“You see what I have here,” he said.

Tom nodded.

“Well, there are some of the articles I should like to ask you about, if you don't object.”

“No; go on.”

“Here is one, then, to begin with. I won't read it all. Let me see; here is what I was looking for,” and he began reading; “One would think, to hear these landlords, our rulers, talk, that the glorious green fields, the deep woods the everlasting hills, and the rivers that run among them, were made for the sole purpose of ministering to their greedy lusts and mean ambitions; that they may roll out amongst unrealities their pitiful mock lives, from their silk and lace cradles to their spangled coffins, studded with silver knobs, and lying coats of arms, reaping where they have not sown, and gathering where they have not strewed, making the omer small and the ephah great, that they may sell the refuse of the wheat—”

“That'll do, Jack; but what's the date of that paper?”

“July last.

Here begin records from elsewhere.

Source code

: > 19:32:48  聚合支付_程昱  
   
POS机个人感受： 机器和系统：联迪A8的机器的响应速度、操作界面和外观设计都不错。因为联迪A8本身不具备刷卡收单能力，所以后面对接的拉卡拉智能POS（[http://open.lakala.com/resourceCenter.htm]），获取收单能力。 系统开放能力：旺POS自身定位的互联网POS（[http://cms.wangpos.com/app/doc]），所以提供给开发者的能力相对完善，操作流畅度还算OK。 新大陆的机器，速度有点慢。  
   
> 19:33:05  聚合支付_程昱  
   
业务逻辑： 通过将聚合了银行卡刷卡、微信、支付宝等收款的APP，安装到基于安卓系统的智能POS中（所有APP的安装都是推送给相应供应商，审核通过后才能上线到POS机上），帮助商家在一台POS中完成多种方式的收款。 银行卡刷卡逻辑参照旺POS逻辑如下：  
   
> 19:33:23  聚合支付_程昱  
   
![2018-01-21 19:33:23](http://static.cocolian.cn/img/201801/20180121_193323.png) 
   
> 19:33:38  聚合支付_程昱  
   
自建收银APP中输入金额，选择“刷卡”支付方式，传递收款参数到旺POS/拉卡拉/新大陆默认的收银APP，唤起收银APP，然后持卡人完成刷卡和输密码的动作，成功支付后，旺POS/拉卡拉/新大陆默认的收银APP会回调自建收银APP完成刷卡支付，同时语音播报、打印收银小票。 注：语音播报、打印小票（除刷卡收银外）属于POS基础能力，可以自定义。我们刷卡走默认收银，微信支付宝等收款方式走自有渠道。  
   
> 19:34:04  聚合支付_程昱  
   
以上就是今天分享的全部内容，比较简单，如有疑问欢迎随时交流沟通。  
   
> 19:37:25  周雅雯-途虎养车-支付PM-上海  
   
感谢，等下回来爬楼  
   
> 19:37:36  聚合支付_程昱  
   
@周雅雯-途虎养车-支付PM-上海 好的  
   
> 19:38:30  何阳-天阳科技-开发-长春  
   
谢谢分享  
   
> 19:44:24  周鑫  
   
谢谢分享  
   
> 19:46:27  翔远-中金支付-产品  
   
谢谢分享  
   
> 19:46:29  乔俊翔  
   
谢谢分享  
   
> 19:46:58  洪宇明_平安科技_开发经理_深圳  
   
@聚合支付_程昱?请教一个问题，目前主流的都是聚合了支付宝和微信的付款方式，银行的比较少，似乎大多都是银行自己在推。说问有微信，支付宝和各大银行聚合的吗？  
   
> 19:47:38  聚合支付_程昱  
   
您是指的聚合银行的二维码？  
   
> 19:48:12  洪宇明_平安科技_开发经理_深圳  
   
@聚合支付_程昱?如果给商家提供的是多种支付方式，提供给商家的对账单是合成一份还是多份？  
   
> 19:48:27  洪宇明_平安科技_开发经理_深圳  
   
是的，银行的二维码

Is it yours, then?”

“Yes. And I allow it's too strong and one-sided. I have given up writing altogether; will that satisfy you? I don't see my own way clear enough yet. But, for all that, I'm not ashamed of what I wrote in that paper.”

“I have nothing more to say after that, except that I'm heartily glad you have given up writing for the present.”

“But I say, old fellow, how did you get these papers, and know about my articles?”